## Exercise set
**a)** In the health care text, write out everything from "Universal health care will" down to "basic health care.".
**b)** According to the health care text, what will be the signal achievement of the first Obama administration?

## Text section
Wednesday, January 26, 2011

Obama Assessment, Year Two: Health Care

Universal health care will be the signal achievement of the first Obama administration. Long after the recession is gone and the Iraq and Afghanistan wars are over, all Americans will be able to afford basic health care.

I am confident the net effect will be to reduce health care costs, as we eliminate the overhead costs of preventing some people from getting care, and of forcing other people to use emergency rooms for basic medicine. As we integrate the health care system better, standardizing reporting, records, and electronic information, we should make the whole system much more efficient. Indeed, we should be able to make it a true health care system for the first time.

The health care law as we have it has many problems, most of them inflicted by legislators protecting specific home-state or big-donor industries. The government will improve the law for decades to come. Right now the Republican leadership is making a show of repealing universal health care, but this is more theater than substance. Universal health care is overwhelmingly popular, and they know that it will become more so as Americans come to count on it as much as they do on Social Security and public schools. The act will cost more in the short run, as millions of people are included in regular (not just emergency) health insurance, but the Republicans know it will starting saving money soon - that is why they specifically exempted health care repeal from their requirement that all new bills reduce the deficit.

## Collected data
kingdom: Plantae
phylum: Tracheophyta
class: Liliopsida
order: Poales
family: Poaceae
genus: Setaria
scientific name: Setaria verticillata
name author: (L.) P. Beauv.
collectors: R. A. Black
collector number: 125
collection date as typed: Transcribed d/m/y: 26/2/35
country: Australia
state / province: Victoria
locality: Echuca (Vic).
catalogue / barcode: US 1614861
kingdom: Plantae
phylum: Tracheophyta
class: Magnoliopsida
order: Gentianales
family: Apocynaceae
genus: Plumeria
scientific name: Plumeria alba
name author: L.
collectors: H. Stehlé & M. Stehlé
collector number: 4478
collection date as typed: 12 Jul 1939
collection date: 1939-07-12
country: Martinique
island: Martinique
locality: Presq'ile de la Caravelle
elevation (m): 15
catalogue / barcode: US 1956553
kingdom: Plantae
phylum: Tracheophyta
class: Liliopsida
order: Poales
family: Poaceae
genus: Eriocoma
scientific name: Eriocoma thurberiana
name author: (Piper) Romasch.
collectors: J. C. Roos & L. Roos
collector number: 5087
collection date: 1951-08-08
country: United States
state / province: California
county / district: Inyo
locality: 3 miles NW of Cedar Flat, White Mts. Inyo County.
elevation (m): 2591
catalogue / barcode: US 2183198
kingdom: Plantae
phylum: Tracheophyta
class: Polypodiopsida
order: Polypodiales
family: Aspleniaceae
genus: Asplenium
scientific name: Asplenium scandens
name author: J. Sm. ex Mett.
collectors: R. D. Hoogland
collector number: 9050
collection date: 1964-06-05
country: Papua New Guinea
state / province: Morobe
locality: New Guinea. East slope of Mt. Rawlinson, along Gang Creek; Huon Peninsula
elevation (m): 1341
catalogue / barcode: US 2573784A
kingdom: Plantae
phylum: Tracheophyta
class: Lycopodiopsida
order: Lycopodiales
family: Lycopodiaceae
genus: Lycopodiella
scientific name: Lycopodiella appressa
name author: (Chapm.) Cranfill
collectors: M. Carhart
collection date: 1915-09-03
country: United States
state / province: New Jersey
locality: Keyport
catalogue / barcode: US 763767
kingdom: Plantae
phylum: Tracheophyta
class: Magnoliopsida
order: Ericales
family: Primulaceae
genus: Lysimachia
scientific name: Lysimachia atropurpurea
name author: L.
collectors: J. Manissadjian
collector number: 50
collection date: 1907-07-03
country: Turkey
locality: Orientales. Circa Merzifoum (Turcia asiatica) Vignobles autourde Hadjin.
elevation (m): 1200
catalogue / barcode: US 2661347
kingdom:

## Answers per task
**a)**
Universal health care will be the signal achievement of the first Obama administration. Long after the recession is gone and the Iraq and Afghanistan wars are over, all Americans will be able to afford basic health care.

**b)** Universal health care.